I have some regression equations, take from various published studies, that predict an individual's mass from its length. Typically only an equation's parameter values, R-squared, standard error of the estimate, and sample size are reported in a manuscript. I'm then using those equations to predict the masses of individuals from a new set of length observations. I'm mainly interested in total mass per unit area, so I'm summing the masses of all individuals and dividing by the area they occupy. Here's a brief example using R code:
# regression equation 1 information eq1 <- list(b0= 0.9, b1= 3.2, n= 10, r2= 0.984, see= 1.28) # regression equation 2 information eq2 <- list(b0= 1.1, b1= 2.8, n= 16, r2= 0.971, see= 1.65) # new observations length <- rgamma(100, 4) area <- 1000 # equation 1 prediction mass.eq1 <- eq1$b0 + eq1$b1 * length massPerArea.eq1 <- sum(mass.eq1) / area # equation 2 prediction mass.eq2 <- eq2$b0 + eq2$b1 * length massPerArea.eq2 <- sum(mass.eq2) / area # compare the two massPerArea predictions...?

▶ _PROVIDED MATERIAL_:

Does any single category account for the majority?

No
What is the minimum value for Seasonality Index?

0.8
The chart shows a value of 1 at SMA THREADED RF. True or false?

▶ _WHAT YOU WILL DO_:
1. In the post about predicting mass from length, which values are usually the only ones a manuscript reports for each regression equation?
2. Carry on the post about predicting mass from length with regression equations from the point where it stops.

▶ _ACTIVITY ANSWERS_:
1. The parameter values, R-squared, standard error of the estimate, and sample size.

2.
Each regression equation of course results in a different final estimate, but how can I determine the uncertainty in those estimates and to what degree they differ statistically? Since I'm summing up individuals, is propagation of error part of that uncertainty? If a direct computation of that uncertainty is possible, that'd would be great, but if there's a solution that requires numerical simulations, that'd be fine also (and actually, I've tried some simulating, but I thought I'd ask first if a direct approach exists). Thanks!